• _Aim of the task_:
In the entries that follow, the lines from the one with "# Warmup: 1 iterations, 1 s each" through the one with "6620007278043 | aw23-4-25pf32" are the ones to write out, exactly and with both ends included. Nothing else should appear.

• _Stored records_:

········

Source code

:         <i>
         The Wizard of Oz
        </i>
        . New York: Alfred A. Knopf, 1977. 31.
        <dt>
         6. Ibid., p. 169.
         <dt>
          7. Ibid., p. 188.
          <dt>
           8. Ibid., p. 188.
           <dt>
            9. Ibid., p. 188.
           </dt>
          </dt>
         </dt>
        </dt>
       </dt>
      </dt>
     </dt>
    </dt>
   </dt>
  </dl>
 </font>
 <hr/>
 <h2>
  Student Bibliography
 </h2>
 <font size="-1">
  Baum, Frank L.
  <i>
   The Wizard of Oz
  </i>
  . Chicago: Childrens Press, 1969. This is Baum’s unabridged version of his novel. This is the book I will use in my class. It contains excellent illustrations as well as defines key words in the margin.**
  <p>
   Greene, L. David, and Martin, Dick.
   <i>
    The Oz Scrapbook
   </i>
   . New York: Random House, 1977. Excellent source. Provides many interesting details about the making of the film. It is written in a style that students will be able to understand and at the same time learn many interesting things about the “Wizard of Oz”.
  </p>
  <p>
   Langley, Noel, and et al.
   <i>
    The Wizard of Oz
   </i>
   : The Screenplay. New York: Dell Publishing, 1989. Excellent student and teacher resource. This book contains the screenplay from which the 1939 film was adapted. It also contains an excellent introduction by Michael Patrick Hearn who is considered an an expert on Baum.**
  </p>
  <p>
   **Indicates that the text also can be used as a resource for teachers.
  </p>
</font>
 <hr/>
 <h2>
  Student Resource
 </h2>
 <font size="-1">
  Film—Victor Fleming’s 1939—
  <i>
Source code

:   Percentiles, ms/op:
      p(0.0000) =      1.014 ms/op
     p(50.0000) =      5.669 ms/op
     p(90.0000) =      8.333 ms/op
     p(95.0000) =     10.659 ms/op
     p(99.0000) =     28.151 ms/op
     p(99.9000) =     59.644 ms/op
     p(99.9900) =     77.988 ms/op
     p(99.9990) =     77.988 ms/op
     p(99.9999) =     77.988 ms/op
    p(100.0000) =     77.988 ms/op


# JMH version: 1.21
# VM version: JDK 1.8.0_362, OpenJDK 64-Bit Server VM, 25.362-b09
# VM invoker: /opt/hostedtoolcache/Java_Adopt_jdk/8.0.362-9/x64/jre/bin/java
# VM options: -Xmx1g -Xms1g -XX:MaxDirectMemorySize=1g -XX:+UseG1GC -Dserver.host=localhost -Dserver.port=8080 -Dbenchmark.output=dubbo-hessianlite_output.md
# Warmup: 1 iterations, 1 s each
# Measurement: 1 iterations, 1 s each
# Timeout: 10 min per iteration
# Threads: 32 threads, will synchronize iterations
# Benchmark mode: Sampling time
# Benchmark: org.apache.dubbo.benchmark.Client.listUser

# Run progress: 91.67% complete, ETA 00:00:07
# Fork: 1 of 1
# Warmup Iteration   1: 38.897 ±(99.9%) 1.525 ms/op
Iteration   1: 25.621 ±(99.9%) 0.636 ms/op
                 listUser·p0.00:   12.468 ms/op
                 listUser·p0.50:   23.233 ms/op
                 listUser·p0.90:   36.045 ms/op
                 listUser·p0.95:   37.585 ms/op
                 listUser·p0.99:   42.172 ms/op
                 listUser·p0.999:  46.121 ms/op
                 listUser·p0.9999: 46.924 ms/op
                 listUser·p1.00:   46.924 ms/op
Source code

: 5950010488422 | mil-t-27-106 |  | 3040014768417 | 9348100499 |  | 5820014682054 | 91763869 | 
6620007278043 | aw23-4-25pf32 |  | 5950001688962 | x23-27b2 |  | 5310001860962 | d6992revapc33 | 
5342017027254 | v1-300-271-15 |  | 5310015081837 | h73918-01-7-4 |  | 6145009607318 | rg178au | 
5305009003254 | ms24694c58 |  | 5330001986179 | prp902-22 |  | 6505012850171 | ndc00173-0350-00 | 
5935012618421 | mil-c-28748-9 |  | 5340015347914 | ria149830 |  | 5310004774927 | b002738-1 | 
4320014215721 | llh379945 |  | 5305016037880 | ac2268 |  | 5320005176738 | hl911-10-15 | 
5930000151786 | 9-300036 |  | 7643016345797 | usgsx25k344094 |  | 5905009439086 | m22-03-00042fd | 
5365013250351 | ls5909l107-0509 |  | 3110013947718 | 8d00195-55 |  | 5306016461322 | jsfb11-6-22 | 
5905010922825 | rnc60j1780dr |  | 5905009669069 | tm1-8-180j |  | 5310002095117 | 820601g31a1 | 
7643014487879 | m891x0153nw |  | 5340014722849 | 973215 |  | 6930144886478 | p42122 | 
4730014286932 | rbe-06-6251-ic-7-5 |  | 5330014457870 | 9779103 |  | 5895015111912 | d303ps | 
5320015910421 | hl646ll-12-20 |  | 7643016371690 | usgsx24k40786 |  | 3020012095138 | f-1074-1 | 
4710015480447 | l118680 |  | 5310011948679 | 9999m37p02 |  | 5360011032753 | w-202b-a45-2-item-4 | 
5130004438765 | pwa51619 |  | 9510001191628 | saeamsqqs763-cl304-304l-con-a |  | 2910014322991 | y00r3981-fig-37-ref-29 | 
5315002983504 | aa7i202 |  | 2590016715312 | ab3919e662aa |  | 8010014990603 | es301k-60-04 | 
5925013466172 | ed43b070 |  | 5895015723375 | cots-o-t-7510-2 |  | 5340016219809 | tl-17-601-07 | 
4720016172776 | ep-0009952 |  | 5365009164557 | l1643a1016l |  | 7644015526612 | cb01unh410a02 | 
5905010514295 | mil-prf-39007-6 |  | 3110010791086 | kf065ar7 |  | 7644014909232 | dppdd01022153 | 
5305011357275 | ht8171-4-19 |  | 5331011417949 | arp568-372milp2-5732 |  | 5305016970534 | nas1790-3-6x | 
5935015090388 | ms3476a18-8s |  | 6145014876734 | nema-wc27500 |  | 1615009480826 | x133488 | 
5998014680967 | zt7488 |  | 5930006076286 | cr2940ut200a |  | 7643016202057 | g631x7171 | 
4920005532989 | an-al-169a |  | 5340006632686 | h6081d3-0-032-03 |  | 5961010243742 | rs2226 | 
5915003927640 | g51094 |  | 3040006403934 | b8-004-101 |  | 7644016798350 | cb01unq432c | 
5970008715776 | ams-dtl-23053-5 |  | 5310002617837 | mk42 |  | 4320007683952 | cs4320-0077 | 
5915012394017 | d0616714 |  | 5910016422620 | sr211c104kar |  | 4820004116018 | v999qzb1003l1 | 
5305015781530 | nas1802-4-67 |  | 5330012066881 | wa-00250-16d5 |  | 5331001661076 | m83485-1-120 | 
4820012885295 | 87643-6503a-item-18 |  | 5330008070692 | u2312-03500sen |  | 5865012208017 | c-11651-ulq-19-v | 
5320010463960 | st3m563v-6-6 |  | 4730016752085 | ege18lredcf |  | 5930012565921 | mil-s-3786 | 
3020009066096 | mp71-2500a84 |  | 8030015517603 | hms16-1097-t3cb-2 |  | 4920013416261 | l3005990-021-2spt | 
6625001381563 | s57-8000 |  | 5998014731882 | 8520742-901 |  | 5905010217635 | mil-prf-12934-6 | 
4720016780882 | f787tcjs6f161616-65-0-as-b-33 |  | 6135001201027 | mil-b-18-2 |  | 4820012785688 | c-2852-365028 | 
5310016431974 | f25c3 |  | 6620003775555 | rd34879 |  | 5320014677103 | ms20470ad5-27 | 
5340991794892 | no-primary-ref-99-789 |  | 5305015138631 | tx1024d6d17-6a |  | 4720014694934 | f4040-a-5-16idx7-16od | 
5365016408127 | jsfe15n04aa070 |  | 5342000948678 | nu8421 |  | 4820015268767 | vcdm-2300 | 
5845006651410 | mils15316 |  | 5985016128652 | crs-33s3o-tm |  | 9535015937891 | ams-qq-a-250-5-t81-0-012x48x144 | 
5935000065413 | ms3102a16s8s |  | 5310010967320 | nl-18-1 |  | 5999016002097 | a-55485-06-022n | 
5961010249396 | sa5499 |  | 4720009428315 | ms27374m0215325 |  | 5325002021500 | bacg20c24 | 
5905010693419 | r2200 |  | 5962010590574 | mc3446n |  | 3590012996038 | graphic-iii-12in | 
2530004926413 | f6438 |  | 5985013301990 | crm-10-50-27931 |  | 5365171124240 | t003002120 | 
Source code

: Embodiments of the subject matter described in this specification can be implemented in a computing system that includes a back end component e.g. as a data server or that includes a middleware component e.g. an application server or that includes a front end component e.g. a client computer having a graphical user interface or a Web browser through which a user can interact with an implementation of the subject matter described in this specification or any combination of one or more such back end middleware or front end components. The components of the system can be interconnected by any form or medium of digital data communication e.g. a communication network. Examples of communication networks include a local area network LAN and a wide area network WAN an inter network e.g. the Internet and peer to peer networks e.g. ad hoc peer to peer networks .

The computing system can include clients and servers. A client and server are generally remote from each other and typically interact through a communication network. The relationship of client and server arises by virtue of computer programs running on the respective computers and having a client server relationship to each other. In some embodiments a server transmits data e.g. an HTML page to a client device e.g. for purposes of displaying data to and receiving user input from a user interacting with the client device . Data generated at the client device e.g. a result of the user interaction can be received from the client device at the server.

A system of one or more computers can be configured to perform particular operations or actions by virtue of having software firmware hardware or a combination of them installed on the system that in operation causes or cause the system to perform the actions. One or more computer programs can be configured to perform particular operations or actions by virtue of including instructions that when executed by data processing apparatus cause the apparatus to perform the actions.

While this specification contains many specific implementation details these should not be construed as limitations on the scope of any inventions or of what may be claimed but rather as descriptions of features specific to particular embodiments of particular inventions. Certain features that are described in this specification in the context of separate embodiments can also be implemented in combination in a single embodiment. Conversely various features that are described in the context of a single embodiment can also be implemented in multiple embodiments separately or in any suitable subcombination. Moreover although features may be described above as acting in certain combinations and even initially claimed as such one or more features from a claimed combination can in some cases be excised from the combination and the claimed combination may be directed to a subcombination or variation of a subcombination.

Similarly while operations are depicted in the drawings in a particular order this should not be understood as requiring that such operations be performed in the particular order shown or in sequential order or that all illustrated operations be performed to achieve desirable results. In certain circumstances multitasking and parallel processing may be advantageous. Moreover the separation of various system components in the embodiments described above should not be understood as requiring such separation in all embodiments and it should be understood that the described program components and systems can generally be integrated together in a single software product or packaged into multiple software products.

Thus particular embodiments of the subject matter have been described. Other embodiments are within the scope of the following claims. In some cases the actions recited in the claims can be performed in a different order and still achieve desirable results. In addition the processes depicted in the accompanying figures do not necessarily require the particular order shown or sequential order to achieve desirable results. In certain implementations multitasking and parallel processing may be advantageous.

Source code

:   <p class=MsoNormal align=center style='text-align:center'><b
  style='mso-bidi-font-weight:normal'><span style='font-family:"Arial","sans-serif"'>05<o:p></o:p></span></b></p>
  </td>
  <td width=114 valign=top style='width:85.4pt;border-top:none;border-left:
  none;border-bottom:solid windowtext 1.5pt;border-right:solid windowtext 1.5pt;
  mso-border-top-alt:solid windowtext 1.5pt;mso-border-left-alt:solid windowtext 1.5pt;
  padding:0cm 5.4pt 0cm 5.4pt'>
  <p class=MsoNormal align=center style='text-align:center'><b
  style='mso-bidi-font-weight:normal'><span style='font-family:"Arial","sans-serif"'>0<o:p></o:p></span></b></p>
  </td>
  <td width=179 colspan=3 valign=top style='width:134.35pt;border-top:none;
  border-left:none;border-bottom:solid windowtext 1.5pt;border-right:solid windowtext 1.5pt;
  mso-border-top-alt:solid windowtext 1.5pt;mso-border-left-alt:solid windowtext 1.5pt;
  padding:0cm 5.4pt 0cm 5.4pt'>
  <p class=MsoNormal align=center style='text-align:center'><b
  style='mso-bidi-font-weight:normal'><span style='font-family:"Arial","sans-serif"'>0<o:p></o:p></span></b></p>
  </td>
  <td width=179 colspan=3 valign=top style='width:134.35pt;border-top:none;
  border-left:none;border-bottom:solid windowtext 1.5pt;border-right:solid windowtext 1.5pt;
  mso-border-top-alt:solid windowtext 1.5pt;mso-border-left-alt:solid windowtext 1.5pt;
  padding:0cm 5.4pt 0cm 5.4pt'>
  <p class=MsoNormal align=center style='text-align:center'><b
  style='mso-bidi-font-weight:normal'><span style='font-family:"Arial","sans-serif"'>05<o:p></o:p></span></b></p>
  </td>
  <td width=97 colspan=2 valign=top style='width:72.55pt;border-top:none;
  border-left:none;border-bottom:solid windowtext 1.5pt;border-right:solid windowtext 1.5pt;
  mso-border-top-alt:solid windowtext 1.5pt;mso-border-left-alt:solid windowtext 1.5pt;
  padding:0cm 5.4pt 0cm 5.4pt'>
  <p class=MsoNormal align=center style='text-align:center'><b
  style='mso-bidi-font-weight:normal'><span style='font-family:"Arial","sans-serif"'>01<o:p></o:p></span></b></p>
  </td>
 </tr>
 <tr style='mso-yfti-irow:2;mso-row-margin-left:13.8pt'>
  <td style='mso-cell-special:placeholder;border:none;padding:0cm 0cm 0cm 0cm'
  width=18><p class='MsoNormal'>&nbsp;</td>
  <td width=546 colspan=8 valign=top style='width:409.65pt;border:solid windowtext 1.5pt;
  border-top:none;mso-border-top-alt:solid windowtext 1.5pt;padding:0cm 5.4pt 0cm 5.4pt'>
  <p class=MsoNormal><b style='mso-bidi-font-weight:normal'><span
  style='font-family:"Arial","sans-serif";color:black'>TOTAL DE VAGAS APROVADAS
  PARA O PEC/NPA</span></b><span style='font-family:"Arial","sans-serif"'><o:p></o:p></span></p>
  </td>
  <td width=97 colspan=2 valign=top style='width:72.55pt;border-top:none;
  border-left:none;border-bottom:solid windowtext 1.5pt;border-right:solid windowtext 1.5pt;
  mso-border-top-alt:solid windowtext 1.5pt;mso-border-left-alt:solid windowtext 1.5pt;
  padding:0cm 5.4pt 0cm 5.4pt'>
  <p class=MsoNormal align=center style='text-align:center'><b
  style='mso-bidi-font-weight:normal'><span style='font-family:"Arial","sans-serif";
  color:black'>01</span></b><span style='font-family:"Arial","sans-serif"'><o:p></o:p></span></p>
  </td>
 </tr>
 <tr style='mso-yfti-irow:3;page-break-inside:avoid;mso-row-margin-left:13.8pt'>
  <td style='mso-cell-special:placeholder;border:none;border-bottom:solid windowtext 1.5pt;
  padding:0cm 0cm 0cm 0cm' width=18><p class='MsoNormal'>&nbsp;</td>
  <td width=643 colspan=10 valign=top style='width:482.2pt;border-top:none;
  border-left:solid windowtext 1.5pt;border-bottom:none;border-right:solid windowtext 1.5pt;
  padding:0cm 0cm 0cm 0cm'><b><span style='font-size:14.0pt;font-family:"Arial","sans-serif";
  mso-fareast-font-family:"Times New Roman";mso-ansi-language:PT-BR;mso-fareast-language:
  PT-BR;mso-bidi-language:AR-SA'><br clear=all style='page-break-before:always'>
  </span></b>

········

• _Result of this exercise_:
# Warmup: 1 iterations, 1 s each
# Measurement: 1 iterations, 1 s each
# Timeout: 10 min per iteration
# Threads: 32 threads, will synchronize iterations
# Benchmark mode: Sampling time
# Benchmark: org.apache.dubbo.benchmark.Client.listUser

# Run progress: 91.67% complete, ETA 00:00:07
# Fork: 1 of 1
# Warmup Iteration   1: 38.897 ±(99.9%) 1.525 ms/op
Iteration   1: 25.621 ±(99.9%) 0.636 ms/op
                 listUser·p0.00:   12.468 ms/op
                 listUser·p0.50:   23.233 ms/op
                 listUser·p0.90:   36.045 ms/op
                 listUser·p0.95:   37.585 ms/op
                 listUser·p0.99:   42.172 ms/op
                 listUser·p0.999:  46.121 ms/op
                 listUser·p0.9999: 46.924 ms/op
                 listUser·p1.00:   46.924 ms/op
Source code

: 5950010488422 | mil-t-27-106 |  | 3040014768417 | 9348100499 |  | 5820014682054 | 91763869 | 
6620007278043 | aw23-4-25pf32 |  | 5950001688962 | x23-27b2 |  | 5310001860962 | d6992revapc33 | 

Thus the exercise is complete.